Pobreza e delinquência
por Bruno CarmeloEste filme cubano começa com um retrato empolgante da juventude cubana. Através da história de dois irmãos gêmeos, Lila (Anailín de la Rúa de la Torre) e Elio (Javier Nuñez Florian), a câmera se posiciona no meio dos adolescentes para observá-los nadando, correndo, andando de bicicleta, provocando uns aos outros, sorrindo e se divertindo. Como nos primeiros filmes de Larry Clark (Kids) ou Catherine Hardwicke (Aos Treze), os jovens são retratados com gestos, palavreado e atividades bastante realistas.
Logo, a diretora Lucy Mulloy desvia o seu olhar, privilegiando a sociedade como um todo ao invés de um pequeno grupo de indivíduos. O retrato da cineasta não é nada otimista: todas as famílias são fragmentadas, os homens são machistas e desprezíveis, e as mulheres, apenas donas de casa submissas. Aos jovens garotos, a melhor perspectiva é a delinquência, e às garotas, a prostituição parece um caminho provável. Em menos de vinte minutos, os protagonistas são incluídos nesse cenário desolador: Lila observa o pai traindo a mãe, Elio ama em segredo o colega Raul (Dariel Arrechaga) e é perseguido por um patrão tirânico, já o próprio Raul tenta ajudar sua mãe, uma prostituta com o vírus HIV, enquanto é procurado pela polícia por roubos e por um acidente envolvendo um turista.

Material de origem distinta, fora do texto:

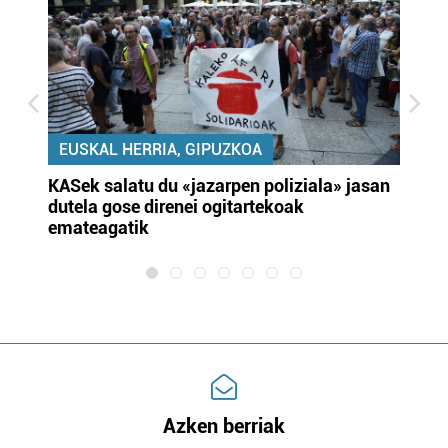
EUSKAL HERRIA, GIPUZKOA
KASek salatu du «jazarpen poliziala» jasan
Pa
dutela gose direnei ogitartekoak
da
emateagatik
«s
Azken berriak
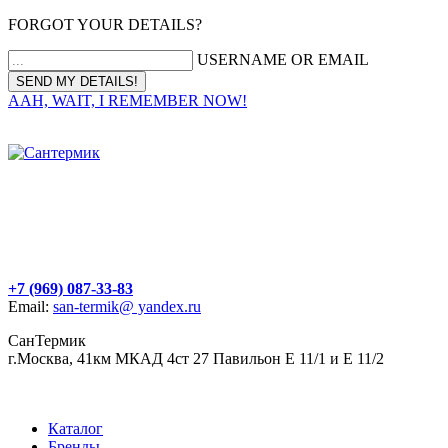
FORGOT YOUR DETAILS?
USERNAME OR EMAIL
AAH, WAIT, I REMEMBER NOW!
+7 (969) 087-33-83
Email:
san-termik@ yandex.ru
СанТермик
г.Москва, 41км МКАД 4ст 27 Павильон Е 11/1 и Е 11/2
Каталог
Бренды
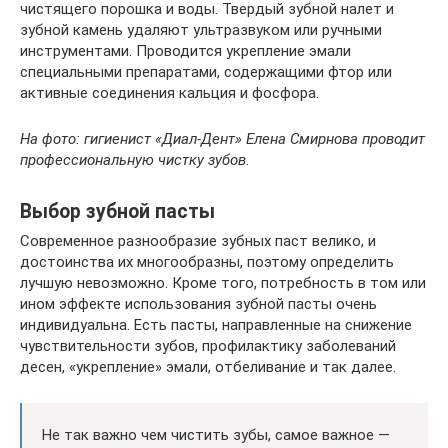
чистящего порошка и воды. Твердый зубной налет и
зубной камень удаляют ультразвуком или ручными
инструментами. Проводится укрепление эмали
специальными препаратами, содержащими фтор или
активные соединения кальция и фосфора.
На фото: гигиенист «Диал-Дент» Елена Смирнова проводит
профессиональную чистку зубов.
Выбор зубной пасты
Современное разнообразие зубных паст велико, и
достоинства их многообразны, поэтому определить
лучшую невозможно. Кроме того, потребность в том или
ином эффекте использования зубной пасты очень
индивидуальна. Есть пасты, направленные на снижение
чувствительности зубов, профилактику заболеваний
десен, «укрепление» эмали, отбеливание и так далее.
Не так важно чем чистить зубы, самое важное —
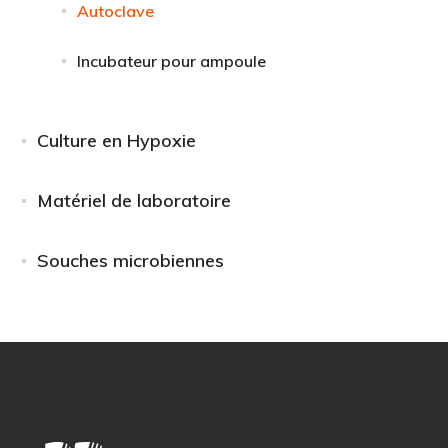
Autoclave
Incubateur pour ampoule
Culture en Hypoxie
Matériel de laboratoire
Souches microbiennes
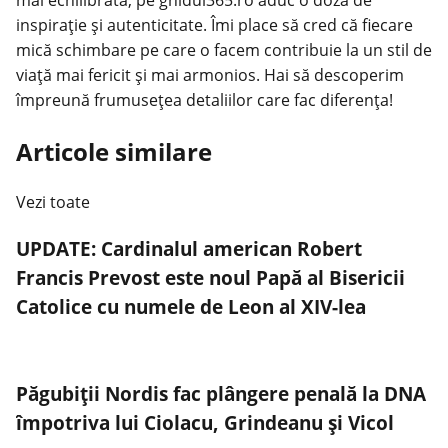
inspirație și autenticitate. Îmi place să cred că fiecare
mică schimbare pe care o facem contribuie la un stil de
viață mai fericit și mai armonios. Hai să descoperim
împreună frumusețea detaliilor care fac diferența!
Articole similare
Vezi toate
UPDATE: Cardinalul american Robert
Francis Prevost este noul Papă al Bisericii
Catolice cu numele de Leon al XIV-lea
Păgubiții Nordis fac plângere penală la DNA
împotriva lui Ciolacu, Grindeanu și Vicol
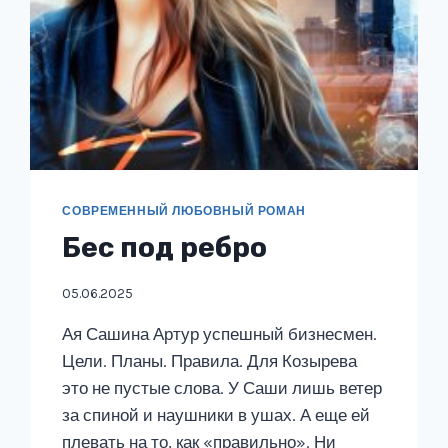
СОВРЕМЕННЫЙ ЛЮБОВНЫЙ РОМАН
Бес под ребро
05.06.2025
Ая Сашина Артур успешный бизнесмен.
Цели. Планы. Правила. Для Козырева
это не пустые слова. У Саши лишь ветер
за спиной и наушники в ушах. А еще ей
плевать на то, как «правильно». Ни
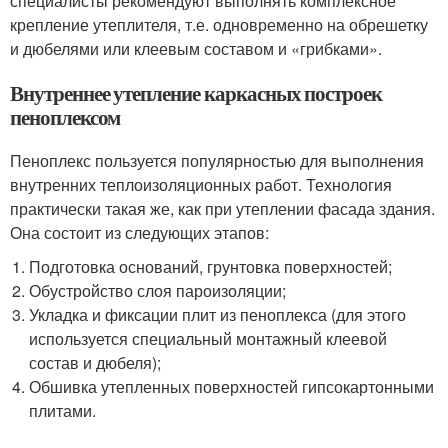
специалисты рекомендуют выполнять комплексное
крепление утеплителя, т.е. одновременно на обрешетку
и дюбелями или клеевым составом и «грибками».
Внутреннее утепление каркасных построек
пеноплексом
Пеноплекс пользуется популярностью для выполнения
внутренних теплоизоляционных работ. Технология
практически такая же, как при утеплении фасада здания.
Она состоит из следующих этапов:
Подготовка оснований, грунтовка поверхностей;
Обустройство слоя пароизоляции;
Укладка и фиксации плит из пеноплекса (для этого
используется специальный монтажный клеевой
состав и дюбеля);
Обшивка утепленных поверхностей гипсокартонными
плитами.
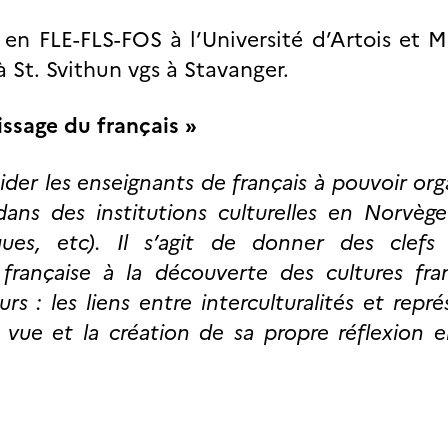
 en FLE-FLS-FOS à l’Université d’Artois et 
 à St. Svithun vgs à Stavanger.
issage du français »
aider les enseignants de français à pouvoir org
dans des institutions culturelles en Norvèg
èques, etc). Il s’agit de donner des clefs
 française à la découverte des cultures fra
s : les liens entre interculturalités et repré
 vue et la création de sa propre réflexion e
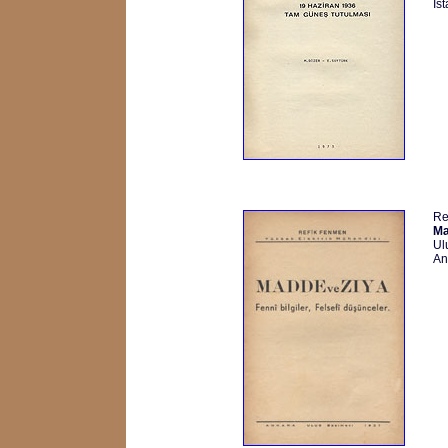
İs
Re
Ma
Ul
An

O roteiro faz uma associação direta entre pobreza e delinquência, como se o primeiro fosse uma causa inevitável do segundo. Uma Noite tem um olhar social, mas não político: não se enxerga o contexto desfavorável como fruto de práticas do governo ou de algum poder específico, e sim como o resultado moral de uma vida desregrada, marcada por violência, sexo e drogas. Neste sentido, o filme pode ser considerado conformista, embora ele nunca realmente culpe os seus personagens pelas más escolhas que fazem. O sistema social cubano é apresentado como um mal crônico, disfuncional, sem vítimas nem culpados.

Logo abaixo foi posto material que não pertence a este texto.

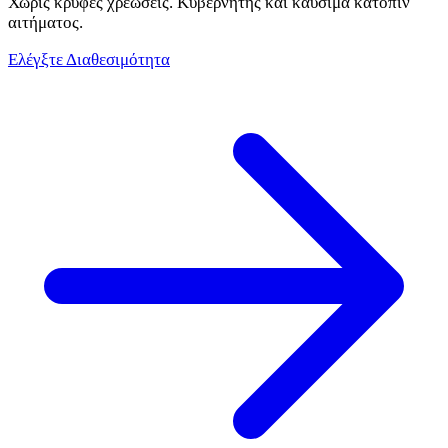
Χωρίς κρυφές χρεώσεις. Κυβερνήτης και καύσιμα κατόπιν
αιτήματος.
Ελέγξτε Διαθεσιμότητα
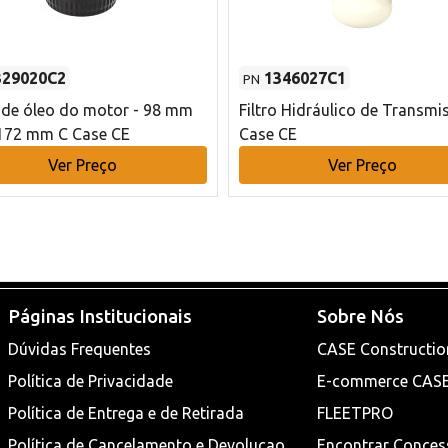
329020C2
1346027C1
PN
o de óleo do motor - 98 mm
Filtro Hidráulico de Transmi
172 mm C Case CE
Case CE
Ver Preço
Ver Preço
Páginas Institucionais
Sobre Nós
Dúvidas Frequentes
CASE Constructio
Política de Privacidade
E-commerce CAS
Política de Entrega e de Retirada
FLEETPRO
Política de Cancelamento e Devoluçao
Encontrar Conces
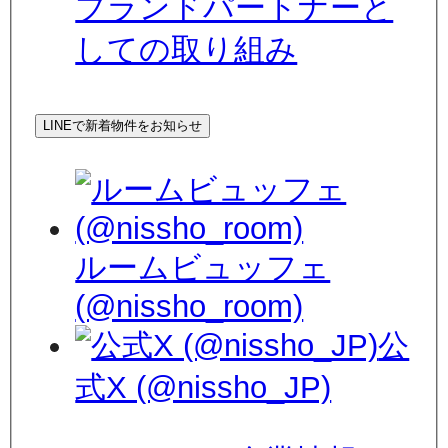
ブランドパートナーと
しての取り組み
LINEで新着物件をお知らせ
ルームビュッフェ
(@nissho_room)
公
式X (@nissho_JP)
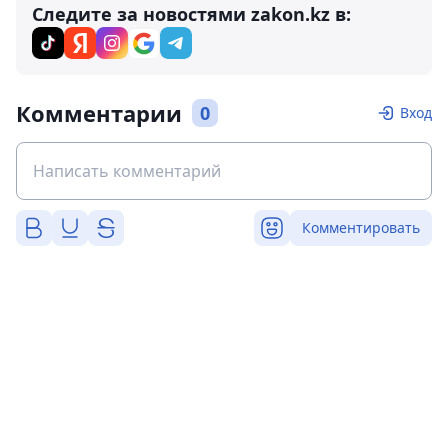
Следите за новостями zakon.kz в:
Комментарии
0
Вход
Комментировать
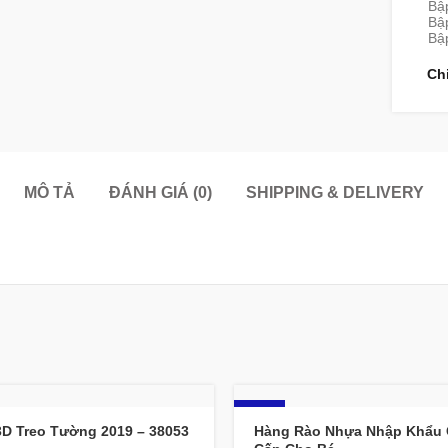
Bậ
Bập
Bậ
Ch
MÔ TẢ
ĐÁNH GIÁ (0)
SHIPPING & DELIVERY
-17%
3D Treo Tường 2019 – 38053
Hàng Rào Nhựa Nhập Khẩu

Durante uma hora de narrativa, a câmera cola no trio central, mostrando Elio e Raul fugindo da polícia, dos vizinhos ou do patrão. A diretora, com curiosidade, às vezes desvia o olhar para um mendigo nas ruas, ou para uma mulher idosa na janela. Enquanto isso, Lila mal tem função narrativa, servindo como comentarista da história, oferecendo uma narração melancólica do país. “Eu nunca gostei do mar, mas ele me atrai”, ela diz. O mesmo parece valer para todos os habitantes locais, que veem na fuga para os Estados Unidos a única solução possível de ascensão social. Uma Noite, como seus personagens, parece ter carinho por Cuba, apesar de ter abandonado a esperança de que o país melhore. A ilha é apresentada como aquele pai ou mãe cheio de defeitos, altamente repreensível e incorrigível, mas que a gente ama por ser o nosso.

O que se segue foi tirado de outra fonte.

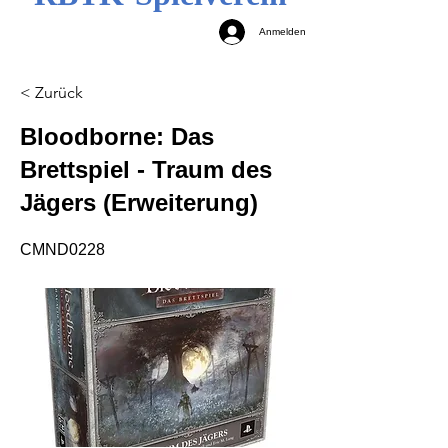
Anmelden
< Zurück
Bloodborne: Das
Brettspiel - Traum des
Jägers (Erweiterung)
CMND0228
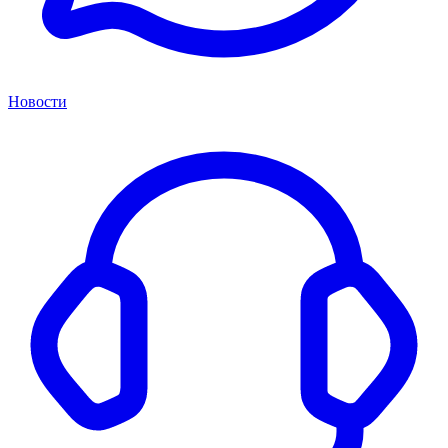
Новости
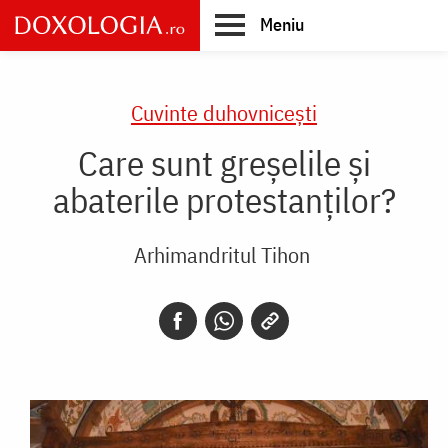
Skip
Meniu
to
main
Main
content
navigation
Cuvinte duhovnicești
Care sunt greșelile și
abaterile protestanților?
Arhimandritul Tihon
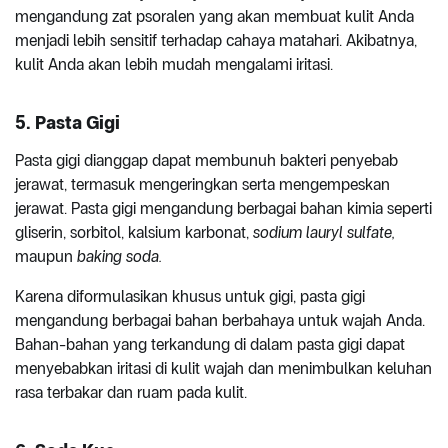
mengandung zat psoralen yang akan membuat kulit Anda
menjadi lebih sensitif terhadap cahaya matahari. Akibatnya,
kulit Anda akan lebih mudah mengalami iritasi.
5.
Pasta Gigi
Pasta gigi dianggap dapat membunuh bakteri penyebab
jerawat, termasuk mengeringkan serta mengempeskan
jerawat. Pasta gigi mengandung berbagai bahan kimia seperti
gliserin, sorbitol, kalsium karbonat,
sodium lauryl sulfate,
maupun
baking soda.
Karena diformulasikan khusus untuk gigi, pasta gigi
mengandung berbagai bahan berbahaya untuk wajah Anda.
Bahan-bahan yang terkandung di dalam pasta gigi dapat
menyebabkan iritasi di kulit wajah dan menimbulkan keluhan
rasa terbakar dan ruam pada kulit.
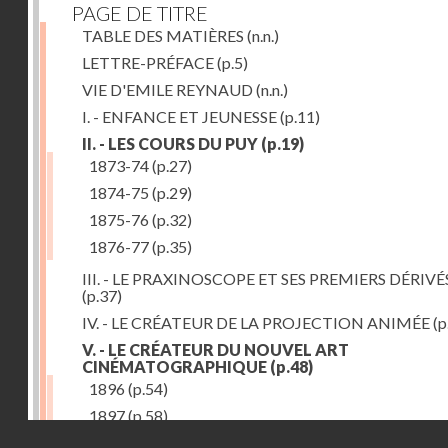
PAGE DE TITRE
TABLE DES MATIÈRES
(n.n.)
LETTRE-PRÉFACE
(p.5)
VIE D'EMILE REYNAUD
(n.n.)
I. - ENFANCE ET JEUNESSE
(p.11)
II. - LES COURS DU PUY
(p.19)
1873-74
(p.27)
1874-75
(p.29)
1875-76
(p.32)
1876-77
(p.35)
III. - LE PRAXINOSCOPE ET SES PREMIERS DÉRIVÉ
(p.37)
IV. - LE CRÉATEUR DE LA PROJECTION ANIMÉE
(p
V. - LE CRÉATEUR DU NOUVEL ART
CINÉMATOGRAPHIQUE
(p.48)
1896
(p.54)
1897
(p.58)
Droits réservés - CNAM
VI. - PROMÉTHÉE ENCHAINÉ
(p.61)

Justamente, o abandono da ilha aparece na trama como sinal de maturidade. É preciso lançar-se ao mar, em uma trajetória quase suicida, para se tornar adulto. Por esta razão, quando o trio de personagens enfim sobe no bote e se distancia da ilha, cada um faz sua rápida perda da inocência: Lila menstrua pela primeira vez, Elio assume sua homossexualidade e Raul admite, enfim, que provavelmente nunca encontrará seu pai em Miami. O roteiro tem diversos laços soltos para resolver em pouco tempo, em um espaço tão limitado, mas a cineasta mostra um domínio invejável dos enquadramentos e do ritmo. Seu desempenho é menos impressionante, no entanto, quando começa a aplicar as regras do filme de aventura para o final da travessia, com a chegada de tubarões e outros perigos.
Por fim, Uma Noite consegue manter seus pés em terra firme, com um discurso social amargo. A estética belíssima, com cores fortes e luz natural ressaltando a pele dos personagens, pode gerar o mesmo tipo de crítica que até hoje assombra Cidade de Deus, no que diz respeito à estetização da miséria. Pelo menos Mulloy, contrariamente a Meirelles, mantém sob controle o desejo de fazer um filme de ação inspirado em blockbusters americanos. Seu discurso social pode ser questionável, assim como algumas escolhas estéticas, mas o filme é capaz de despertar uma boa reflexão. Uma Noite tem o mérito de tomar partido sobre o seu tema, defendendo com ousadia uma visão pessoal do mundo e do cinema.